ついに日本で発売 Apple「HomePod」を試して分かった“競合との違い”:本田雅一のクロスオーバーデジタル(1/4 ページ)
Apple初のスマートスピーカー「HomePod」がこの夏、ついに日本で発売される。テクノロジー製品である一方、オーディオ製品という感性に基づく製品でもあるHomePodが向いている場面、ユーザー像とは? 日本モデルの実機を試してみた。
Apple初のスマートスピーカー「HomePod」がこの夏、いよいよ日本でも発売される。米国での発売は2018年2月だったため、約1年半を経ての日本上陸だ。
スマートスピーカー市場を見渡すと、日本でも既に「Amazon Echo」や「Google Home」が発売されており、我が家にもこれらブランドの製品が幾つもある。厳密にはこれらのスマートスピーカーとは異なるが、ネットワークストリーミング対応スピーカーとしては、昨秋に日本に上陸した「Sonos」も注目製品だ。
そんな中でHomePodを選ぶ理由があるとすれば、何だろうか。
Apple製品ユーザーのための、最もシンプルに音楽へ近づける道具
単に音楽ストリーミングを楽しむ、あるいはネットラジオを聴く、天気やニュースを読み上げるといった用途ならば、何もHomePodを選ぶ必要はない。Amazonでも、Googleでも好きなサービスに対応したスマートスピーカーを選べばいいだけだ。
ブランドや価格のクラスによって音質が変化するのは、ある意味当然のことで、贔屓(ひいき)のオーディオブランドがあるならば、その会社がスマートスピーカーを発売しているかどうか、チェックすればいいだろう。
あるいはAppleの「AirPlay 2」に対応したオーディオ機器ならば、Apple製デバイスからの音声ストリーミングが行えるだけでなく、Appleのスマートホームプラットホーム「HomeKit」を用いて、音声アシスタント「Siri」との連動もできる。
例えば筆者が書斎で使っているネットワーク対応アンプ「Sonos Amp」は、「Amazon Alexa」や「Googleアシスタント」といった音声アシスタントに対応しており、それらのプラグイン(スキルなど)を通じて対応するオーディオサービスを追加できる。

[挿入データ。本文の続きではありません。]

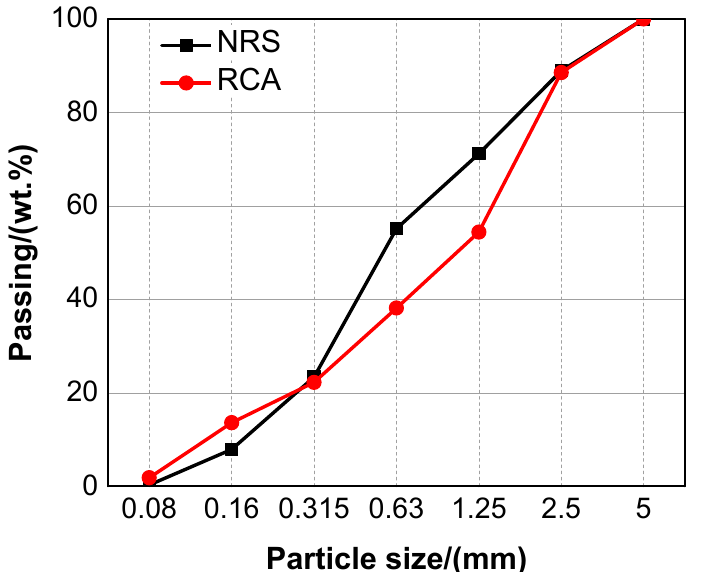
Figure 2. Sieve analysis of the natural river sand and fine RCA.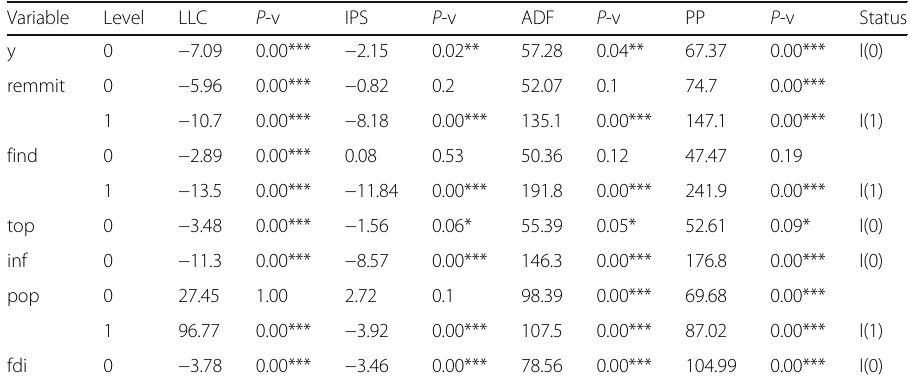
Table 6 Panel Unit Root Results with Individual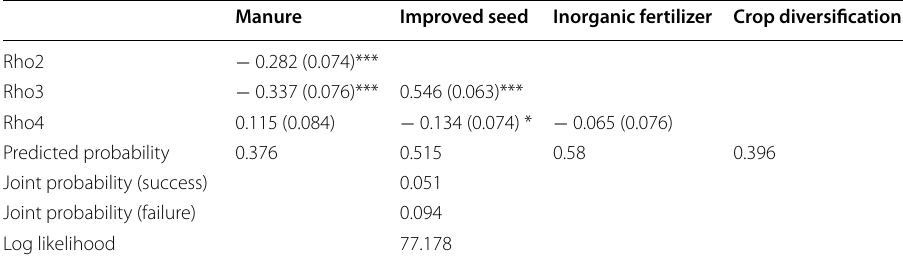
Table 3 Correlation matrix of the technologies from the multivariate probit model. Source : own calculations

また、Sonos自身が単体で多様な音楽ストリーミングサービスに対応しているため、「Apple Music」や「Spotify」などにデバイス自身がアクセスして音楽を鳴らせる。
加えて、SonosはHomeKitにも対応している。我が家ではSonos Ampに「オフィス」という名前を付けているため、「Hey Siri、オフィスでリラックスできる音楽をかけて」と話せば、部屋の中にある何らかのApple製デバイス(おおむねiPhone)が反応し、自動的に作成されたプレイリストがSonos Ampから奏でられる。
これは、例えばAlexaやAirPlay 2に対応するデノンのネットワークオーディオプラットホーム「HEOS」などでも同じであり、類似する製品は世の中に多数ある。
いろいろなスマートスピーカーと、それを取り巻く製品がある中、自分の用途に合ったものを適切に選び、設定する知識があれば、さまざまな使い方ができ、選択肢の幅は広い。
では、HomePodの存在意義とは何だろうか。
それは、Apple製品のユーザーがリビングや書斎などで、最もシンプルに音楽に近づき、楽しむためのソリューションということだ。
HomePodには設定すべき項目が少なく、ほとんど“おまかせ”で使える。選べる音楽ストリーミングサービスは限られている(Apple Musicに加え、秋以降は「TuneIn Radio」が利用できる)上、ペアリングできるデバイスはiPhoneかiPadに限られ、ホームオートメーションシステムはHomeKitしかサポートしない。
しかし、それ故に設置してペアリングするだけで、スピーカーにつきもののセッティングに配慮しなくとも、かなり良質の音質で音楽を楽しめる。